--- start of Material to process ---

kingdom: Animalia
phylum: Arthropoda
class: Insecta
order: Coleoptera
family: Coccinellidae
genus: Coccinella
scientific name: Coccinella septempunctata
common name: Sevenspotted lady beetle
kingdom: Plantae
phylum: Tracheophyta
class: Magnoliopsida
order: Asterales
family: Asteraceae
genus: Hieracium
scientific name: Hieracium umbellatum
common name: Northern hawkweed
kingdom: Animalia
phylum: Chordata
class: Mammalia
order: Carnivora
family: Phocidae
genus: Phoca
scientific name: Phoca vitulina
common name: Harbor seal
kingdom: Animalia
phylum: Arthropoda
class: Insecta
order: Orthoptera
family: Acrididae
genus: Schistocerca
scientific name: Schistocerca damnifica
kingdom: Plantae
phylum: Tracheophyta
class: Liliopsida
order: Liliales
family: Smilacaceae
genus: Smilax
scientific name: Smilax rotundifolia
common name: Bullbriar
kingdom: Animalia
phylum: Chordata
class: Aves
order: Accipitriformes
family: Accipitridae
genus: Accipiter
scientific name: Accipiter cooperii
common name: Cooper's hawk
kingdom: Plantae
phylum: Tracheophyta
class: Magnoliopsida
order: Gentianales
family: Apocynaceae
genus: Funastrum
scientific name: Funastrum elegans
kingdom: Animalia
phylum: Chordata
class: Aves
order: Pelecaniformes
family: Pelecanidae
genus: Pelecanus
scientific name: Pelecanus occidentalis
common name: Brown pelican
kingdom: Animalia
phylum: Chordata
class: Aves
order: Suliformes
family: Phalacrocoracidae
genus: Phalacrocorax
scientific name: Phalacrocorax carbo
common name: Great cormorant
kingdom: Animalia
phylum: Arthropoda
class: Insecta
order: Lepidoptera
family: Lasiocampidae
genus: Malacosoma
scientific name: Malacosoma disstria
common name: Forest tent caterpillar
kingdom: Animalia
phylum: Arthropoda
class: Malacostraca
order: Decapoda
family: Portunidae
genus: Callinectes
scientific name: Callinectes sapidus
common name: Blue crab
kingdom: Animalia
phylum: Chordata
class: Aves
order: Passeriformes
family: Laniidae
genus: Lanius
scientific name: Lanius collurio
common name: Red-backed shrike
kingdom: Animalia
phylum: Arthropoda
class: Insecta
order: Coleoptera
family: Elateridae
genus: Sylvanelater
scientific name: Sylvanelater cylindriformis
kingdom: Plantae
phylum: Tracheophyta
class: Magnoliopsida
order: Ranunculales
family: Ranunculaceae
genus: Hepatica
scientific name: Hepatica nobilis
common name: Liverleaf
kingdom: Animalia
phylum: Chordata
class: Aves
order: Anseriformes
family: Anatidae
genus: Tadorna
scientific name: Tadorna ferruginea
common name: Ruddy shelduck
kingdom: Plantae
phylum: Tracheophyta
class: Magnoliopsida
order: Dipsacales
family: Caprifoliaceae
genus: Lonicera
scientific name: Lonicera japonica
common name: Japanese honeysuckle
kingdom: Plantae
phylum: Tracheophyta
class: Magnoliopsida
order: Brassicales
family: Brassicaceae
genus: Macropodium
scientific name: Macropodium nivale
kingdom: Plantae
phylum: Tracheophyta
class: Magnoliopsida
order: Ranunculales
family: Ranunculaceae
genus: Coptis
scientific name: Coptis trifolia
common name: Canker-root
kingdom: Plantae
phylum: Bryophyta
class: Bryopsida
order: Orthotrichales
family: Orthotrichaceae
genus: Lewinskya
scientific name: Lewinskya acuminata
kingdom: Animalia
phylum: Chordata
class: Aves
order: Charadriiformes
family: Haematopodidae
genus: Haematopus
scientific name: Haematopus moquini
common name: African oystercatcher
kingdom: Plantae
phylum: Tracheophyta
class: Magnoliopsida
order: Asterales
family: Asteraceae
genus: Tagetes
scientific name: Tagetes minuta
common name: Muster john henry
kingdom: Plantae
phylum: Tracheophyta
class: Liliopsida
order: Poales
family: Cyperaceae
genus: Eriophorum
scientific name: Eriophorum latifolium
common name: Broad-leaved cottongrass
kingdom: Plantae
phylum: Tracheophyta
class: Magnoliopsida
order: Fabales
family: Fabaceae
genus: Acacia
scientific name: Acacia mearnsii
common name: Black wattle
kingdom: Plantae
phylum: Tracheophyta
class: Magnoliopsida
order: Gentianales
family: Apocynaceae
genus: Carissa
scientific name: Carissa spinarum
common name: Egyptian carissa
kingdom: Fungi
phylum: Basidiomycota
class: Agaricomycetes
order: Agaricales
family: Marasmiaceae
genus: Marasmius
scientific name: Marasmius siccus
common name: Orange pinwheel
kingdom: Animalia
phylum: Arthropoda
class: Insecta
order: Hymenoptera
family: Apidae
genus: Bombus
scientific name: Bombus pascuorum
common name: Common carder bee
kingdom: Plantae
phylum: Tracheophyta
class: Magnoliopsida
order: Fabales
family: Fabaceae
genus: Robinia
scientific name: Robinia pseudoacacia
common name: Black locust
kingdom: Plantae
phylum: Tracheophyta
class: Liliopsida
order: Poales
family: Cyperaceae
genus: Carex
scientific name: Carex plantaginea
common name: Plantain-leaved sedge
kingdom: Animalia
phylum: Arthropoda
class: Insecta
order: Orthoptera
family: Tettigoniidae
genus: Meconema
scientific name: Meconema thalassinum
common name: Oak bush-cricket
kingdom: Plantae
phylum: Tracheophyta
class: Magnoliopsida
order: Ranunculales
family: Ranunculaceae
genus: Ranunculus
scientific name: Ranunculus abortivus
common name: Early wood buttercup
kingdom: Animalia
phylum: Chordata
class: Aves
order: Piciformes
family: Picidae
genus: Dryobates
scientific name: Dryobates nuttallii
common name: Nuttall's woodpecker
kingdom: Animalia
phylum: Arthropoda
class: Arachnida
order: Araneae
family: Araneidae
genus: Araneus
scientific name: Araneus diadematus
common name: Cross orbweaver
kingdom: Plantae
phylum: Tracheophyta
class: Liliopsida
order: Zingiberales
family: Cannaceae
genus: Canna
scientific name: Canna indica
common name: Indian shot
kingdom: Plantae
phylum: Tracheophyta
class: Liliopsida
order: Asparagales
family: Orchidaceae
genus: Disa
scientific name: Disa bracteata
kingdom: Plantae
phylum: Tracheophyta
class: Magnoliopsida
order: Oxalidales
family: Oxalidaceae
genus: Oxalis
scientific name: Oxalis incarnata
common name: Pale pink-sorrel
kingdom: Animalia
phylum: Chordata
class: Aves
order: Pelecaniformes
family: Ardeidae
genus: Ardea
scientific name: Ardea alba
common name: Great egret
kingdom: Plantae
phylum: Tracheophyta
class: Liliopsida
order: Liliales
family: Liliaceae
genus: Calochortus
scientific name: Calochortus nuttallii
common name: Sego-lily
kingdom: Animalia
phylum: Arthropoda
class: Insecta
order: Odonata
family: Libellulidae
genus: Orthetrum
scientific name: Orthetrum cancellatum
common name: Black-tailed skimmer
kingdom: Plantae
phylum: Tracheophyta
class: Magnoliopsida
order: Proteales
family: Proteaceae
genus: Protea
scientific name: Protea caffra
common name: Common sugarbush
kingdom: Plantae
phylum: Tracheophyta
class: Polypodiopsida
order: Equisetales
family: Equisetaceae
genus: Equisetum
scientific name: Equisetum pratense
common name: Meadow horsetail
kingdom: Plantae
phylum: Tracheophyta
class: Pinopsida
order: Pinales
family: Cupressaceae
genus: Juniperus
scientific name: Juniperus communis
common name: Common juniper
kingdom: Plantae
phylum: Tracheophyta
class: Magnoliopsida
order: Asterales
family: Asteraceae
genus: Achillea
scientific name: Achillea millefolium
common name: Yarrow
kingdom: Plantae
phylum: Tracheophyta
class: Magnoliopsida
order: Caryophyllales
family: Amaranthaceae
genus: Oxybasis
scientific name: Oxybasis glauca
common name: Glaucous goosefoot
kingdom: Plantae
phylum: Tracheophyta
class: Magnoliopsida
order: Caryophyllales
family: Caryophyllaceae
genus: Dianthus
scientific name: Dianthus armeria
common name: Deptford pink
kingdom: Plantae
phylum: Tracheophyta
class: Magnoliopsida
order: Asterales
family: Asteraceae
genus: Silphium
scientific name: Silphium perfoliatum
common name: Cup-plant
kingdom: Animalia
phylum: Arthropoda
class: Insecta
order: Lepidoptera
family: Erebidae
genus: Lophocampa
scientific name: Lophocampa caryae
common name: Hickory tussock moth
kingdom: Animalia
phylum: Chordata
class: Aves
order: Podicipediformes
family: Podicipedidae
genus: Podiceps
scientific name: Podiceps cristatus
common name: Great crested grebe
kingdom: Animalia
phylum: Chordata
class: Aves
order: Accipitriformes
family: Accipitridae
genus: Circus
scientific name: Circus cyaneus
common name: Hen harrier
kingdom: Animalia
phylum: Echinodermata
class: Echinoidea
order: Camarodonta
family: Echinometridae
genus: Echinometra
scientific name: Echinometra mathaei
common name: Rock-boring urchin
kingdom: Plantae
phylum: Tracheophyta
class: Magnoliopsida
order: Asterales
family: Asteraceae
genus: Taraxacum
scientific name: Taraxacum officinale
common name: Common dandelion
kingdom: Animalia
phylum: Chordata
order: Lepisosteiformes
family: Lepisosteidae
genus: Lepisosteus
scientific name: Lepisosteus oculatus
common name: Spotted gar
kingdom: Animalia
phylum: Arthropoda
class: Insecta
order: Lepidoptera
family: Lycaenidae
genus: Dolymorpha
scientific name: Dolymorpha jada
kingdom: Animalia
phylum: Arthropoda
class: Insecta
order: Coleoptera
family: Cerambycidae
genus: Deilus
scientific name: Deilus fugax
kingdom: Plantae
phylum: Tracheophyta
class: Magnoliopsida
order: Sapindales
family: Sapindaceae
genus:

--- end of Material to process ---

Problem statement: Starting at the first line of the items and ending at the line that contains "common name: Cooper's hawk", format every line as a JSON list of strings, one string per line with blank lines left out.

Exercise solution:
[
  "kingdom: Animalia",
  "phylum: Arthropoda",
  "class: Insecta",
  "order: Coleoptera",
  "family: Coccinellidae",
  "genus: Coccinella",
  "scientific name: Coccinella septempunctata",
  "common name: Sevenspotted lady beetle",
  "kingdom: Plantae",
  "phylum: Tracheophyta",
  "class: Magnoliopsida",
  "order: Asterales",
  "family: Asteraceae",
  "genus: Hieracium",
  "scientific name: Hieracium umbellatum",
  "common name: Northern hawkweed",
  "kingdom: Animalia",
  "phylum: Chordata",
  "class: Mammalia",
  "order: Carnivora",
  "family: Phocidae",
  "genus: Phoca",
  "scientific name: Phoca vitulina",
  "common name: Harbor seal",
  "kingdom: Animalia",
  "phylum: Arthropoda",
  "class: Insecta",
  "order: Orthoptera",
  "family: Acrididae",
  "genus: Schistocerca",
  "scientific name: Schistocerca damnifica",
  "kingdom: Plantae",
  "phylum: Tracheophyta",
  "class: Liliopsida",
  "order: Liliales",
  "family: Smilacaceae",
  "genus: Smilax",
  "scientific name: Smilax rotundifolia",
  "common name: Bullbriar",
  "kingdom: Animalia",
  "phylum: Chordata",
  "class: Aves",
  "order: Accipitriformes",
  "family: Accipitridae",
  "genus: Accipiter",
  "scientific name: Accipiter cooperii",
  "common name: Cooper's hawk"
]